Top of Text section
Evan and Will, so glad you can join me on the Dispatch.

EVAN WILLIAMS:

Thanks so much, Raney. Good to be here.

FITZGIBBON:

Great to be here.

ARONSON-RATH:

So, Will, I have to start with you. Tell me about when you first became aware of the Pandora Papers, and what was going through your mind when you learned about how many documents you were receiving?

FITZGIBBON:

Well, how long have you got Raney?

ARONSON-RATH:

[Laughs]

FITZGIBBON:

I mean, this is always super exciting. I've been with ICIJ for a few years now. And we've done a number of these kinds of investigations, but we've never had something on this scale. I feel like I have a double personality when I start these kind of projects, because on the one hand, you're super excited, right? Especially when within the first hour, you're finding the passports of presidents, kings, criminals … But then, the other part of my personality is going, "Oh, my god. How am I gonna make sense of this?" Because of course, these documents aren't easy to understand. They don't really tell a story, in and of themselves.
Bottom of Text section
Tasks to carry out:
• a. From the interview transcript, reproduce the passage starting with "Great to be" and going on through "you got Raney?".
• b. List every distinct speaker label written in capital letters in the interview transcript.
Top of Dataset records
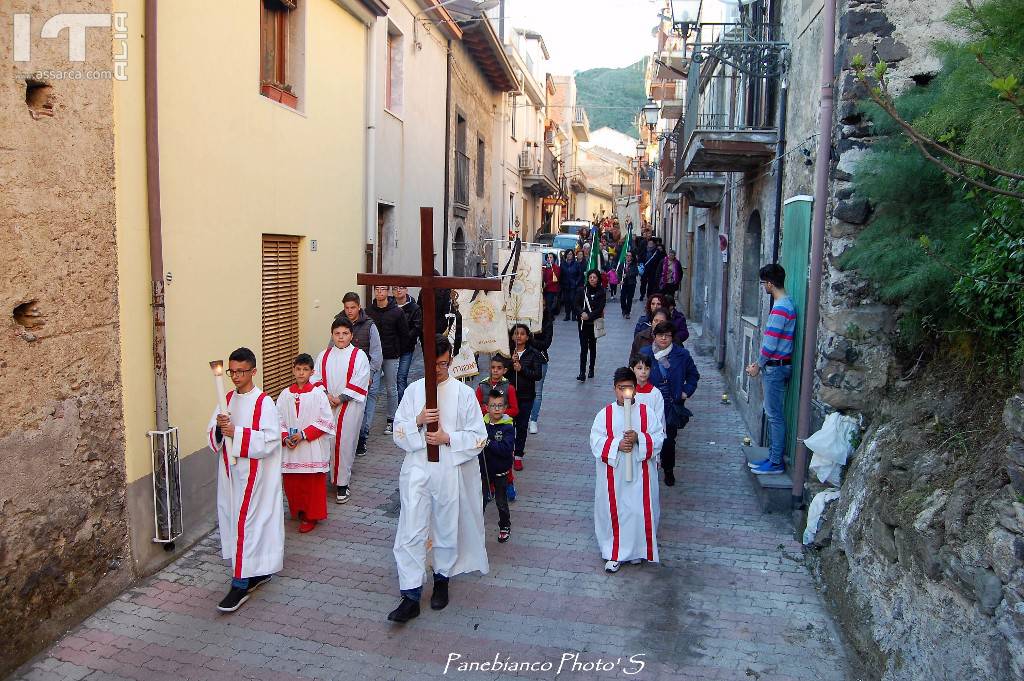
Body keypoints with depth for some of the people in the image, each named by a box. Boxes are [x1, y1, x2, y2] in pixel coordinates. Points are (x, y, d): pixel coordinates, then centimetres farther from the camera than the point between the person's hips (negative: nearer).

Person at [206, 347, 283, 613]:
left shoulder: (264, 402, -13)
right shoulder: (227, 399, 7)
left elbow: (270, 440, -20)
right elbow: (212, 435, 9)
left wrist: (236, 433, -24)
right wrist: (219, 429, -14)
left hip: (253, 474, -7)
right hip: (230, 471, 7)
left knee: (245, 523, -5)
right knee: (232, 519, 13)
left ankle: (241, 584, 2)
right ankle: (259, 570, 28)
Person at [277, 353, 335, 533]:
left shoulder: (318, 394, -6)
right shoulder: (285, 395, 5)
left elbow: (326, 421, -10)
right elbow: (278, 420, 7)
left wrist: (304, 434, -15)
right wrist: (285, 438, -10)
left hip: (313, 448, -3)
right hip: (290, 450, 4)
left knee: (313, 484, 3)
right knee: (291, 483, 10)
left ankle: (310, 516, 18)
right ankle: (298, 511, 31)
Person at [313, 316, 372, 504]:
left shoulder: (359, 356, -2)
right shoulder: (324, 356, 10)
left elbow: (359, 384, -9)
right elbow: (316, 378, 7)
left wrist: (340, 399, -12)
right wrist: (326, 395, -9)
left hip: (349, 407, -3)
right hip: (326, 407, 3)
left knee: (345, 443, -3)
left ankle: (342, 483, 5)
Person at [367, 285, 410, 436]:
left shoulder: (397, 312, -5)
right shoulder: (368, 311, 1)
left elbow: (404, 335, 1)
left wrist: (398, 351, 3)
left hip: (391, 357, -1)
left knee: (391, 389, 7)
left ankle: (391, 420, 20)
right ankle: (366, 424, 5)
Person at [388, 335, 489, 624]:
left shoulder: (464, 393, -5)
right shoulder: (413, 390, 2)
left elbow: (479, 437, -4)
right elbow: (398, 432, 2)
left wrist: (448, 438, -17)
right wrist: (418, 421, -17)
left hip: (451, 472, -1)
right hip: (417, 470, 1)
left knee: (447, 529, 14)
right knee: (411, 532, -2)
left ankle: (442, 580, 37)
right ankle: (411, 596, 6)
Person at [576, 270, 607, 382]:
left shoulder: (601, 291, -3)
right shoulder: (582, 290, 0)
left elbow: (601, 308, -8)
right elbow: (577, 304, 1)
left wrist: (589, 316, -17)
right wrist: (582, 313, -17)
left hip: (595, 323, 0)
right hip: (583, 323, 0)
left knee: (592, 346, 12)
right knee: (583, 347, -6)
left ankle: (591, 369, 26)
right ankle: (582, 373, -8)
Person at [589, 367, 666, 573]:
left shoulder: (647, 412, -1)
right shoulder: (605, 414, -2)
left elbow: (659, 438, -4)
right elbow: (596, 442, -6)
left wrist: (639, 438, -20)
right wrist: (617, 444, -21)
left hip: (640, 473, 0)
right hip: (613, 474, 0)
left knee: (641, 512, 7)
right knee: (614, 512, 7)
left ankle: (637, 550, 29)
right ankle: (614, 554, 22)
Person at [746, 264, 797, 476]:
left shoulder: (780, 308, -20)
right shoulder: (786, 303, 12)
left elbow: (770, 345, -21)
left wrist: (758, 366, -7)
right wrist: (759, 363, 16)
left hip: (775, 368, -10)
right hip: (776, 365, 10)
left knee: (775, 415, -2)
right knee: (773, 414, 15)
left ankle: (776, 463, 6)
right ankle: (774, 457, 24)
Bottom of Dataset records
Solutions by task:
• a.
Great to be here.

ARONSON-RATH:

So, Will, I have to start with you. Tell me about when you first became aware of the Pandora Papers, and what was going through your mind when you learned about how many documents you were receiving?

FITZGIBBON:

Well, how long have you got Raney?

• b.
EVAN WILLIAMS
FITZGIBBON
ARONSON-RATH